## Problem details
Below are some records. Say how many of their lines contain the string "round", and give nothing but the number.

(Records contained in a dataset)

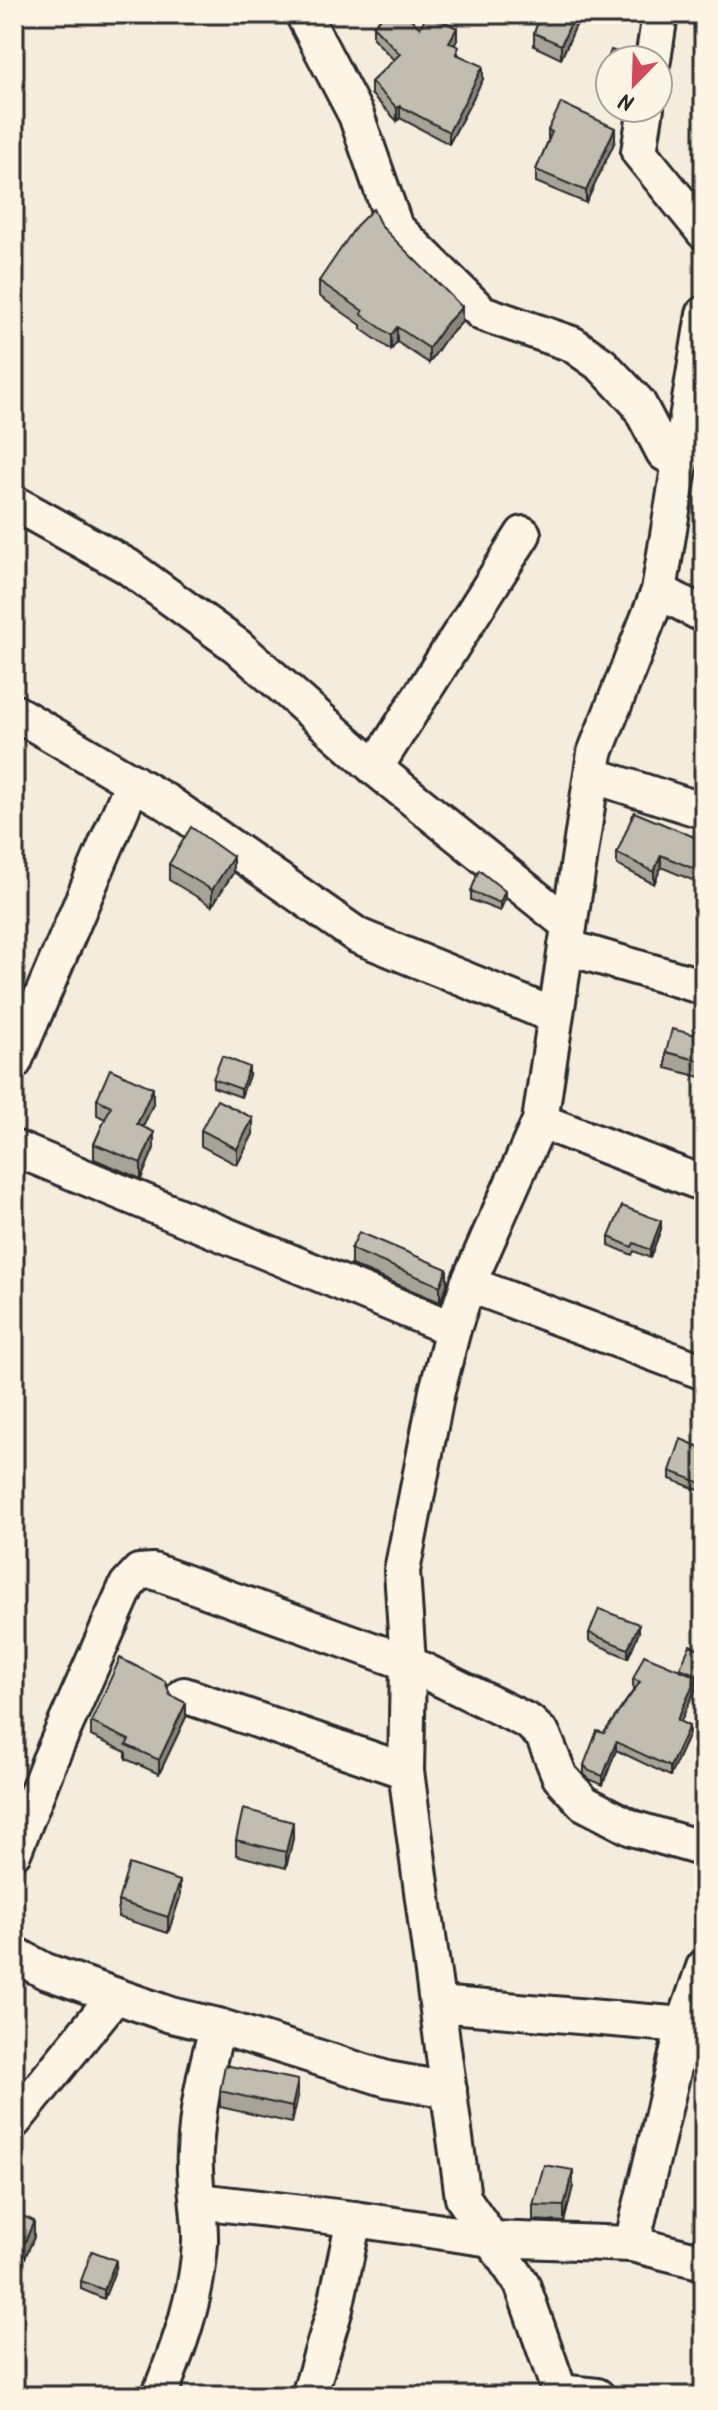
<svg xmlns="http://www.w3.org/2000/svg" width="718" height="2410" font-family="Kalam,sans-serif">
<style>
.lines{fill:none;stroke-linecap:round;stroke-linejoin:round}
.minor-casing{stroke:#2b2b2b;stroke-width:40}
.minor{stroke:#fcf5e5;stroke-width:34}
.wall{fill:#a7a398;stroke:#2b2b2b;stroke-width:2}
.shaded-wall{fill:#88847c;stroke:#2b2b2b;stroke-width:2}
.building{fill:#c2bdb1;stroke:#2b2b2b;stroke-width:2}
</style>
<rect width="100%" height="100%" fill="#f4edde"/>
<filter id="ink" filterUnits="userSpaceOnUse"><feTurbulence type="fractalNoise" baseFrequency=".0125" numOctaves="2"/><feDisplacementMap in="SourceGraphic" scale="16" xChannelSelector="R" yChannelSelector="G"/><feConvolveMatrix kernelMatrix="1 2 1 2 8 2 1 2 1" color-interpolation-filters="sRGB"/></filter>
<g filter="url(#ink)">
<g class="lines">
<defs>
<g id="minor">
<path d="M303,14L356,115L395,227L482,313L572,344L602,365L638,403L664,453L680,462"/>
<path d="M653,60L660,14"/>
<path d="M646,108L639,152L704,232"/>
<path d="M14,503L127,566L237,646L375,768L569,925"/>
<path d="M659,591L704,615"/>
<path d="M14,712L168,803L358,936L555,1016"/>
<path d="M375,768L523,534"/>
<path d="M592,775L704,811"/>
<path d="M566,947L704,987"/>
<path d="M14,1062L133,782"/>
<path d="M540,1121L704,1184"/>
<path d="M14,1148L453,1329"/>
<path d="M468,1284L704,1372"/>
<path d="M184,1695L406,1771"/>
<path d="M14,1851L49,1762L127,1585L139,1572L153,1571L408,1663L529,1722L543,1735L560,1777L584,1803L632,1828L704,1849"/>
<path d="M14,1954L45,1971L171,2015L218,2026L387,2079L449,2090"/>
<path d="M438,2004L684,2025"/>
<path d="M14,2121L115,1996"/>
<path d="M198,2201L354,2219L491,2239L632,2244L704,2262"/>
<path d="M632,2244L684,2025L704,1967"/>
<path d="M559,2392L597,2396"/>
<path d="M159,2396C179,2347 197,2297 200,2243C201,2213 193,2182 195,2152C197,2110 206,2066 218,2026"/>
<path d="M309,2396L335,2309L354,2219"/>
<path d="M561,2396L522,2284L463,2198L406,1771L408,1663L402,1571L437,1391L453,1329L468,1284L540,1121L595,753L659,591L704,314"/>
</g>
</defs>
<use href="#minor" class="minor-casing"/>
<use href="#minor" class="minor"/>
</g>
<g class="wall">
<path d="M541,14H581L561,59L534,46V33Z"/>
<path d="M373,26L420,28L457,40L454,45L459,55L483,79L449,144L400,118L397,121L371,94V82L394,60L373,38Z"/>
<path d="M704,30V53L701,52V36Z"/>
<path d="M610,60V90L601,86V78Z"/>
<path d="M548,130L615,141L586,203L536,182V170L548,141Z"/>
<path d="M381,226L462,322L444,341L429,363L397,342L391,350L361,329V325L319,296V281Z"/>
<path d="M704,558V588L700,587V571Z"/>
<path d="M704,841V885L661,867L654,884L617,865V853Z"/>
<path d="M169,864L233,873L212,906L169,880Z"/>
<path d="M471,891L505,899L500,911L471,900Z"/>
<path d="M704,1037V1078L666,1068V1052Z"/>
<path d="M249,1075L241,1097L213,1087V1079Z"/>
<path d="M97,1099L153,1104L143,1127L154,1148L141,1179L94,1159V1144L105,1119L97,1115Z"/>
<path d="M201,1130L253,1134L237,1165L201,1146Z"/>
<path d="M661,1229L650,1258L634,1251L632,1255L609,1245V1237Z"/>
<path d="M351,1249L447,1285L440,1302L351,1265Z"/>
<path d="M704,1449V1492L670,1479V1471Z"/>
<path d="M639,1632L628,1658L589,1641V1633Z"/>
<path d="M704,1651V1687L697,1684L680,1722L689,1734L670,1776L616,1750L603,1785L589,1779L584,1774V1765L604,1733L635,1688L633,1687V1679L680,1670V1668Z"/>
<path d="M170,1695L186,1717L159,1774L126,1759V1752L91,1736V1722Z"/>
<path d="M293,1838L286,1868L236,1855V1840Z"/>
<path d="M180,1897L168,1933L118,1917V1901Z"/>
<path d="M220,2091L298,2096L292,2123L220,2107Z"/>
<path d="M573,2186L564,2222L533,2220V2205Z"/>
<path d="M14,2212L34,2237L20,2269L14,2266Z"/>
<path d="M116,2268L104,2299L81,2289V2281Z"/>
</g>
<g class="shaded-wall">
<path d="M575,14H581L561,59V45Z"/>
<path d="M457,28V40L449,55V42Z"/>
<path d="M483,66V79L449,144V132Z"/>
<path d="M400,106V118L397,121V108Z"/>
<path d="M615,128V141L586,203V191Z"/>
<path d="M462,307V322L444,341L429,363V348L444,326Z"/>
<path d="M397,327V342L391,350V335Z"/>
<path d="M661,855V867L654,884V872Z"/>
<path d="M233,857V873L212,906V890Z"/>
<path d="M505,891V899L500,911V903Z"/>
<path d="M249,1067V1075L241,1097V1089Z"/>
<path d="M153,1088V1104L137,1140V1124Z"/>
<path d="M253,1118V1134L237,1165V1149Z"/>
<path d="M154,1132V1148L141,1179V1163Z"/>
<path d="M661,1221V1229L650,1258V1250Z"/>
<path d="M447,1269V1285L440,1302V1286Z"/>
<path d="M639,1624V1632L628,1658V1649Z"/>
<path d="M697,1677V1686L677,1729V1720Z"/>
<path d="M186,1703V1717L159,1774V1760Z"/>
<path d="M689,1726V1734L670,1776V1767Z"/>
<path d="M616,1742V1750L603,1785V1776Z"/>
<path d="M293,1822V1838L286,1868V1852Z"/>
<path d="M180,1881V1897L168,1933V1917Z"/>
<path d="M298,2080V2096L292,2123V2107Z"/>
<path d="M573,2170V2186L564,2222V2206Z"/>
<path d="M34,2221V2237L20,2269V2253Z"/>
<path d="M116,2260V2268L104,2299V2290Z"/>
</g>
<g class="building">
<path d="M385,14H406L420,28L427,14H429L457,28L449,42L459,47L456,54L483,66L449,132L400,106L397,108L371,82L400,54L373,26Z"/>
<path d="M541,14H575L561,45L534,33Z"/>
<path d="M611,50L634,58L635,60H610V81L601,78Z"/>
<path d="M561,103L615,128L586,191L536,170L552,132L548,130Z"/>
<path d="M373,209L381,226L462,307L444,326L429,348L397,327L391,335L361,314L363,311L319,281L357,225Z"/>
<path d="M704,558V572L700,571Z"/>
<path d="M634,812L704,841V873L661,855L654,872L617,853Z"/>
<path d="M191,827L233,857L212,890L169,864Z"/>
<path d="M479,870L505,891L500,903L471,891Z"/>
<path d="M672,1029L704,1037V1062L666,1052Z"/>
<path d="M222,1056L249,1067L241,1089L213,1079Z"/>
<path d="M110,1069L153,1088L137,1124L154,1132L141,1163L94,1144L111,1106L97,1099Z"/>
<path d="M217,1100L253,1118L237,1149L201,1130Z"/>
<path d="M622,1206L661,1221L650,1250L634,1243L632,1247L609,1237Z"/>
<path d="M359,1232L447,1269L440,1286L351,1249Z"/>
<path d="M681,1439L704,1449V1484L670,1471Z"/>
<path d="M599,1609L639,1624L628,1649L589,1633Z"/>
<path d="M690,1645L704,1651V1678L680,1668Z"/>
<path d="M644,1655L697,1677L677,1720L689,1726L670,1767L616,1742L603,1776L589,1771L584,1765L597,1731L604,1733L640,1682L633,1679Z"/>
<path d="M120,1658L165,1681L170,1695L186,1703L159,1760L126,1745L129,1740L91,1722Z"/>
<path d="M243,1809L293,1822L286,1852L236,1840Z"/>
<path d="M129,1864L180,1881L168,1917L118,1901Z"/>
<path d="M225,2065L298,2080L292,2107L220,2091Z"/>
<path d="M544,2165L573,2170L564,2206L533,2205Z"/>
<path d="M14,2212L34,2221L20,2253L14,2250Z"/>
<path d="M92,2251L116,2260L104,2290L81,2281Z"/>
</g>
</g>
<rect width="718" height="2410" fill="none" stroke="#fcf5e5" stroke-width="48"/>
<rect x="24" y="24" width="670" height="2362" fill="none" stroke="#2b2b2b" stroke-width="3" filter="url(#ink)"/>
<g transform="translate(634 84) rotate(203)"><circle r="38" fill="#fcf5e5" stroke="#a8a49b" stroke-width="2"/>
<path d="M0-6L14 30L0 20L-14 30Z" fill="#d1495b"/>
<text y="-12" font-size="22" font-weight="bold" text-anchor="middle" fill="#2b2b2b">N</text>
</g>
</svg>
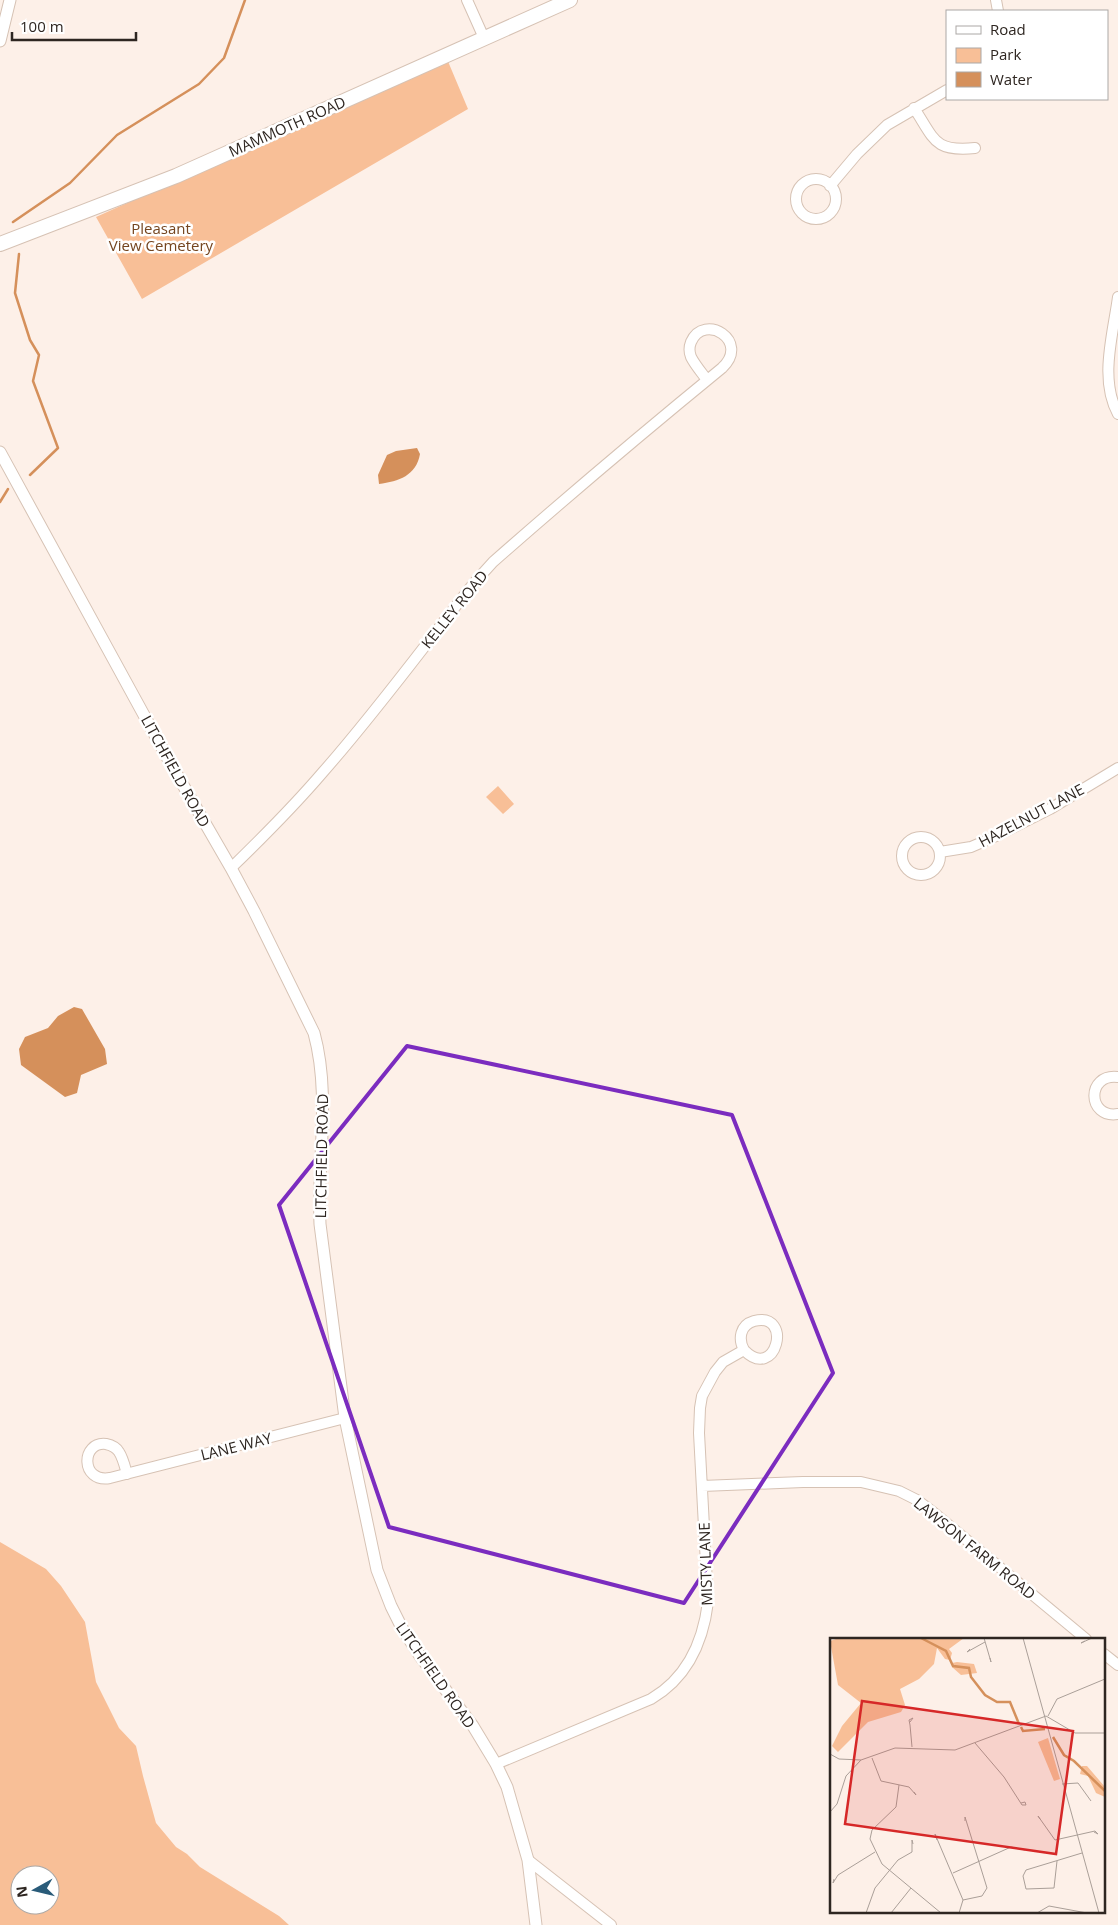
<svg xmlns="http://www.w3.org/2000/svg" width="1118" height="1925" viewBox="0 0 1118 1925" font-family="'Open Sans',sans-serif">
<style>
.green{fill:#f8bf97;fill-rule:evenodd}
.water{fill:#d5905b}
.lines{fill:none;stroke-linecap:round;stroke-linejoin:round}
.stream{stroke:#d5905b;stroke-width:2.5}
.minor-casing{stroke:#d6c2b4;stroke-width:12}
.tertiary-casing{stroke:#d6c2b4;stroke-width:13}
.secondary-casing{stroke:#d6c2b4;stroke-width:16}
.minor{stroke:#fff;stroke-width:10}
.tertiary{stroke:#fff;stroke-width:11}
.secondary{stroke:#fff;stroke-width:14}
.marked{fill:none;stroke:#7b2cbf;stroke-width:4;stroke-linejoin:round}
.labels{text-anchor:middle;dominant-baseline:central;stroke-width:5;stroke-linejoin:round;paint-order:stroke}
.street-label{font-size:15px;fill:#2e2621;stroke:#fff}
.park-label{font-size:15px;fill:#74451f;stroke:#fff}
.inset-river{fill:none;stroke:#d5905b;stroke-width:2.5}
.inset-road{fill:none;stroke:#aa9f98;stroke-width:1}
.view{fill:#d62828;fill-opacity:0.15;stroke:#d62828;stroke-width:2.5}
.inset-edge{fill:none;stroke:#2e2621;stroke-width:2.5}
</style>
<rect width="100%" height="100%" fill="#fdf0e8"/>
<path class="green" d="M447 59 468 109 142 299 96 217Z
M498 786 514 804 503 814 486 797Z
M0 1542 46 1569 61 1586 85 1622 96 1682 119 1728 136 1746 143 1776 156 1823 176 1847 187 1854 200 1867 279 1916 289 1925H0ZM20 1875H50V1905H20Z"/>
<path class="water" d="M417 448 420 454C416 476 399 481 379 484L378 475 387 455 396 451Z
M74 1007 82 1009 105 1049 107 1064 81 1075 77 1093 65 1097 21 1065 19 1049 25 1037 48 1028 58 1016Z"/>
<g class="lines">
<path class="stream" d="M13 222 70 183 117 135 199 84 224 58 245 0
M19 254 15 293 30 340 39 355 33 381 58 448 30 475
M0 502 8 489"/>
<defs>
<path id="minor" d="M467 0 484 38
M996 0 998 11
M914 108C935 140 934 152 975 148
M796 199a20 20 0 1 1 40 0a20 20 0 1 1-40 0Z
M830 186 857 154 887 125 947 90
M1118 297C1113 335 1099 379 1118 414
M902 856a19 19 0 1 1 38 0a19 19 0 1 1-38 0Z
M940 852 971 847 992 838 1050 809 1118 768
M231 868C263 837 294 806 323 772 376 712 424 646 474 583L493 562C568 496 645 431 722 368 751 341 704 312 691 342 689 347 689 352 691 357 695 365 702 373 707 380
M1118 1077C1086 1073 1087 1119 1118 1114
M127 1474C125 1467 123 1458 119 1452 116 1447 111 1445 106 1444 81 1441 80 1483 110 1478L345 1418
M702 1486 803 1482H861L899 1491 917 1500 933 1512 1086 1639
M1104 1654 1118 1665
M496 1764 651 1699C687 1678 703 1643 708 1602L699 1433 700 1408 702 1396 715 1372 723 1362 744 1350C776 1383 794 1311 754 1321 740 1325 738 1339 744 1350
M528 1860 611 1925"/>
<path id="tertiary" d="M0 41 10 0
M0 452 168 759 231 868 254 911 314 1033C331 1095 317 1161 320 1224L345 1418 377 1570 391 1606 402 1628 420 1656 473 1726 496 1764 507 1787 528 1860 536 1925"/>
<path id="secondary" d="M0 244 176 176 570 0"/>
</defs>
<use href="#minor" class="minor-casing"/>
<use href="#tertiary" class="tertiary-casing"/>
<use href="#secondary" class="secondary-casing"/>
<use href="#minor" class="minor"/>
<use href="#tertiary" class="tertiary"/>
<use href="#secondary" class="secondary"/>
</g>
<path class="marked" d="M407 1046 732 1115 833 1373 684 1603 389 1527 279 1205Z"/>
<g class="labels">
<g class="street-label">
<text transform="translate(287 126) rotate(-24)">MAMMOTH ROAD</text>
<text transform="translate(454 609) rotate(-51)">KELLEY ROAD</text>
<text transform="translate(176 771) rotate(61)">LITCHFIELD ROAD</text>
<text transform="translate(1031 815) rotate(-28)">HAZELNUT LANE</text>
<text transform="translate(321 1156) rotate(-89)">LITCHFIELD ROAD</text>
<text transform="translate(236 1446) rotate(-14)">LANE WAY</text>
<text transform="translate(975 1548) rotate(39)">LAWSON FARM ROAD</text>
<text transform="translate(705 1564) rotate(-92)">MISTY LANE</text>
<text transform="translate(436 1675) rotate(55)">LITCHFIELD ROAD</text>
</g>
<g class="park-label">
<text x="161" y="228">Pleasant<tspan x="161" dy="17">View Cemetery</tspan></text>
</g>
</g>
<g transform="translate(830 1638)">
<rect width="275" height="275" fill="#fdf0e8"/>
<path d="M9 0 112 1 134 0 119 11 122 15 120 22 115 21 107 10 104 26 89 41 70 51 75 67 71 74 38 84 8 114 2 108 12 88 31 65 8 47 0 3ZM127 24 144 26 147 35 131 37 122 29V25ZM218 100 230 141 224 143 208 104ZM252 128H257L275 149V159L266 155 258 138 250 136Z" fill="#f8bf97"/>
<path class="inset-river" d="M91 0 116 13 123 28 139 30 141 39 155 57 167 64H180L189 86M191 89 193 93 215 91M223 99 234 117 244 123 275 153"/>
<path class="inset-road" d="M154 0 161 24 160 20M193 0 269 275M255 3 251 5 262 0M140 11 137 14 155 4M218 78 227 61 275 41M80 84 83 80 79 82 80 87 82 109M145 105 174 139 192 167H196L195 164 191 165M0 116 9 121 31 122 65 110 125 112 216 78 245 95H275M42 120 51 143 79 149 86 157 84 154M232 146 248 145 261 163M69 147 66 169 42 192 40 201 52 226 111 275M0 174 7 166 16 138 31 122M210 181 208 178 225 202 265 193 268 196 264 194M107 202 105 196 133 262 129 275M227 223 224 250 196 251 193 238 196 232 252 215M123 235 181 209 195 212M4 241 3 245 8 237 45 214M133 262 152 258 157 250 135 179V183M36 275 45 250 68 222 82 214V202L83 206M61 275 81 250M207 275 219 268 257 275"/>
<path class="view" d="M32 63 243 93 226 216 15 186Z"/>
<rect width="275" height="275" class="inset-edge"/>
</g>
<rect x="946" y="10" width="162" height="90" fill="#ffffff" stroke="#aba8a6"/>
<rect x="956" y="26" width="25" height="8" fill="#ffffff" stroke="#aba8a6"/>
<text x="990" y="35" font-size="15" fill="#2e2621">Road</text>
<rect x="956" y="48" width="25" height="15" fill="#f8bf97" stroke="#aba8a6"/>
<text x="990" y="60" font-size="15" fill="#2e2621">Park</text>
<rect x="956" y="72" width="25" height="15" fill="#d5905b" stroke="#aba8a6"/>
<text x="990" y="85" font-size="15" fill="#2e2621">Water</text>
<g transform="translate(35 1890) rotate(262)"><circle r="24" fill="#ffffff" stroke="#aba8a6"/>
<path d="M0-4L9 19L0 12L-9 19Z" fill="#295b79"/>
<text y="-8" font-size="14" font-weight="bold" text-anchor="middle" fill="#2e2621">N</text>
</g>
<path d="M12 32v8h124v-8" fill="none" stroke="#2e2621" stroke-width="2.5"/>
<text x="20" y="32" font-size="15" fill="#2e2621" stroke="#ffffff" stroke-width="4" paint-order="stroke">100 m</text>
</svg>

## Written reply
4